Resilient Infrastructure Networks
Control algorithms and game-theoretic tools to enable resilient operation of large-scale infrastructure networks. Dynamical network flow models, stability analysis, robust predictive control, fault and attack diagnostic tools. Strategic network design, routing games, congestion pricing, demand response, and incentive regulation. Design of operations management strategies for different reliability and security scenarios. Applications to transportation, logistics, electric-power, and water distribution networks.
Comparative Land Use and Transportation Planning
Focuses on the integration of land use and transportation planning, drawing from cases in both industrialized and developing countries. Reviews underlying theories, analytical techniques, and the empirical evidence of the land use-transportation relationship at the metropolitan, intra-metropolitan, and micro-scales. Also covers the various ways of measuring urban structure, form, and the "built environment." Develops students' skills to assess relevant policies, interventions and impacts.
Transportation Research Design
Seminar dissects ten transportation studies from head to toe to illustrate how research ideas are initiated, framed, analyzed, evidenced, written, presented, criticized, revised, extended, and published, quoted and applied. Students design and execute their own transportation research.

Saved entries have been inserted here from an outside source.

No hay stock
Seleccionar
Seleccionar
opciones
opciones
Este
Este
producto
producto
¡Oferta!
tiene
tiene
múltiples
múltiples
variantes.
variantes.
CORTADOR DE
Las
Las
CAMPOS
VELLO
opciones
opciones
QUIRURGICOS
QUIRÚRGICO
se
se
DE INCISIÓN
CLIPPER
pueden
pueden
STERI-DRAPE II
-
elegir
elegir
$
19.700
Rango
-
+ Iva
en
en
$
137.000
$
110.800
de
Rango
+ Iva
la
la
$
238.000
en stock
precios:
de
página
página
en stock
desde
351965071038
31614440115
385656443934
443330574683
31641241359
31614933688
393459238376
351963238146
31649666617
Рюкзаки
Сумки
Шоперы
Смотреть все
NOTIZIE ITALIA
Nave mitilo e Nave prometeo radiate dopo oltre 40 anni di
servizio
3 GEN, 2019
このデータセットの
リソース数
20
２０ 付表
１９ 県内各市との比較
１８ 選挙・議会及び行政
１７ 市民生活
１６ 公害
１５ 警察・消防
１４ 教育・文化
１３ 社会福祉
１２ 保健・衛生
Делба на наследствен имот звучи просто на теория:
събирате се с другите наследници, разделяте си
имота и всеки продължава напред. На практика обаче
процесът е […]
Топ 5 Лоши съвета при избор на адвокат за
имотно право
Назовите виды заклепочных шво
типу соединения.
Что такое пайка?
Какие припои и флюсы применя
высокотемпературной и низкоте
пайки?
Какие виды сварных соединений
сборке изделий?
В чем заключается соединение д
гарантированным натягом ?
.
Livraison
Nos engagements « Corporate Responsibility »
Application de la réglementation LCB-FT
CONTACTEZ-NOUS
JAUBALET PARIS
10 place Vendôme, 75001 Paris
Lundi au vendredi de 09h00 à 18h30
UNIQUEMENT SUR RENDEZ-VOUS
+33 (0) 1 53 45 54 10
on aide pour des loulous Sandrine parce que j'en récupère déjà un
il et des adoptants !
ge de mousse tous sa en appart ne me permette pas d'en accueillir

Urban Transportation Planning & Policy
The course examines urban transportation policymaking and planning, its relationship to social and environmental justice and the influences of politics, governance structures and human and institutional behavior. Through the lens of history and current events the course explores the pathway that led to today’s legacy infrastructure, legacy policies (and legacy thinking), how attitudes are influenced, and how change happens. The course will examine the tensions and potential synergies among transportation policy values of individual mobility, access, system efficiency and “sustainability”. Traditional planning methods will be assessed with a critical eye, and through that process students will learn how to approach transportation planning in a way that responds to contemporary needs and values, with an emphasis on transport justice.

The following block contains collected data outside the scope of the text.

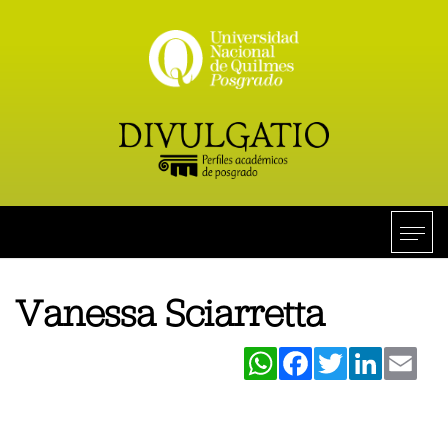
Vanessa Sciarretta
WhatsApp
Facebook
Twitter
LinkedIn
Ema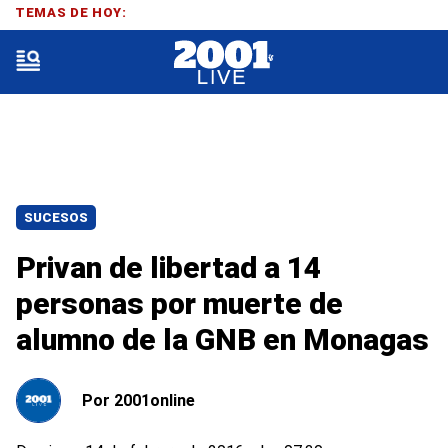
TEMAS DE HOY:
SUCESOS
Privan de libertad a 14
personas por muerte de
alumno de la GNB en Monagas
Por
2001online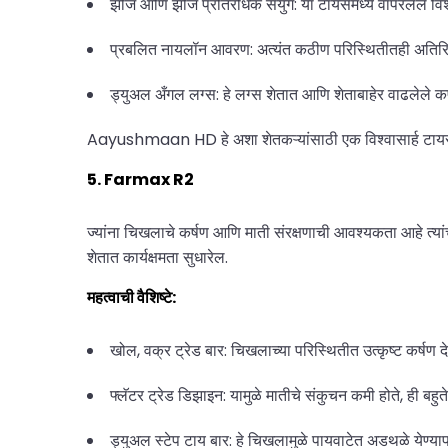
झीज आणि झीज प्रतिरोधक संयुग: या टायर्समध्ये वापरलेले विशेष
प्रबलित नायलॉन आवरण: अत्यंत कठीण परिस्थितीतही अतिरिक्
ड्युअल अँगल लग्स: हे लग्स शेतात आणि शेताबाहेर वाढलेले कर्
Aayushmaan HD हे अशा शेतकऱ्यांसाठी एक विश्वासार्ह टायर आ
5. Farmax R2
ज्यांना चिखलाचे कर्षण आणि माती संरक्षणाची आवश्यकता आहे त्यांच्
शेतात कार्यक्षमता सुधारेल.
महत्वाची वैशिष्टे:
खोल, वक्र ट्रेड बार: चिखलाच्या परिस्थितीत उत्कृष्ट कर्षण द
फ्लॅटर ट्रेड डिझाइन: यामुळे मातीचे संकुचन कमी होते, ही 
ड्युअल स्टेप टाय बार: हे चिखलामुळे पायवाटेत अडथळे येण्य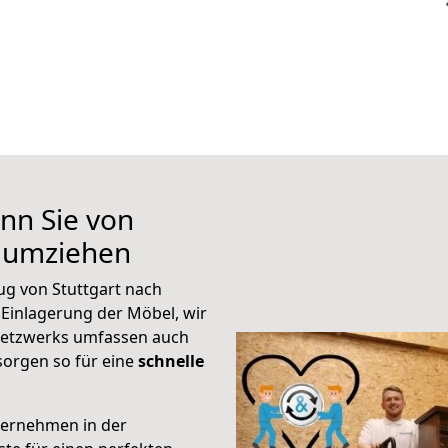
nn Sie von
n umziehen
ug von Stuttgart nach
 Einlagerung der Möbel, wir
 Netzwerks umfassen auch
orgen so für eine
schnelle
ternehmen in der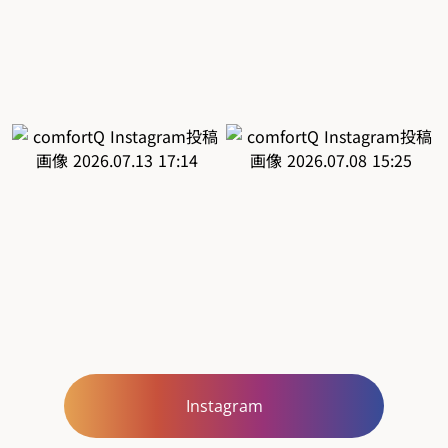
Instagram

Planning and policymaking will be discussed in relation to recent pandemic effects, which bring
an unprecedented level of uncertainty and complexity to the policy context. Among other
topics to be explored: the roles of the federal, state, and local government; analysis of current trends and pattern breaks; transport sector decarbonization; land use, placemaking, and sustainable mobility networks; the role of “mobility as a service”, and the implications of disruptive technology on personal mobility.
Public Transportation Analytics and Planning
Students will gain experience processing, visualizing, and analyzing urban mobility data, with special emphasis on models and performance metrics tailored to scheduled, fixed-route transit services. The evolution of urban public transportation modes and services, as well as interaction with emerging on-demand services, will be covered. Instructors and guest lecturers from industry will discuss both methods for data collection and analysis, as well as organizational, policy, and governance constraints on transit planning. In assignments, students will practice using spatial database, data visualization, network analysis, and other software to shape recommendations for transit that effectively meets the future needs of cities.